What the exercise asks:
Please write out all of the entries without altering anything.

── Data provided ──

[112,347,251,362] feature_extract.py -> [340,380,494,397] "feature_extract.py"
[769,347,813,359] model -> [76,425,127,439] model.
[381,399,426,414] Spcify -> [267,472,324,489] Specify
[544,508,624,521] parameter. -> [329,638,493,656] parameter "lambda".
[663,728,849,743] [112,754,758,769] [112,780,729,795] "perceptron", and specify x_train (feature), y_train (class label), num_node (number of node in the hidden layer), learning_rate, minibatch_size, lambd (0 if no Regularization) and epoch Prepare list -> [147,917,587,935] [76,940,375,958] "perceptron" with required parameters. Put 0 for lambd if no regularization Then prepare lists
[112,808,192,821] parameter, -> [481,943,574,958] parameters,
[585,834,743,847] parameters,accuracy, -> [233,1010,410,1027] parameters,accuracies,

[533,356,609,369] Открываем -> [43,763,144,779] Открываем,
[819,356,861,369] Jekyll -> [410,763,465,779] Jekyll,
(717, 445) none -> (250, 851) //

───

Answer below:
[112,347,251,362] feature_extract.py -> [340,380,494,397] "feature_extract.py"
[769,347,813,359] model -> [76,425,127,439] model.
[381,399,426,414] Spcify -> [267,472,324,489] Specify
[544,508,624,521] parameter. -> [329,638,493,656] parameter "lambda".
[663,728,849,743] [112,754,758,769] [112,780,729,795] "perceptron", and specify x_train (feature), y_train (class label), num_node (number of node in the hidden layer), learning_rate, minibatch_size, lambd (0 if no Regularization) and epoch Prepare list -> [147,917,587,935] [76,940,375,958] "perceptron" with required parameters. Put 0 for lambd if no regularization Then prepare lists
[112,808,192,821] parameter, -> [481,943,574,958] parameters,
[585,834,743,847] parameters,accuracy, -> [233,1010,410,1027] parameters,accuracies,

[533,356,609,369] Открываем -> [43,763,144,779] Открываем,
[819,356,861,369] Jekyll -> [410,763,465,779] Jekyll,
(717, 445) none -> (250, 851) //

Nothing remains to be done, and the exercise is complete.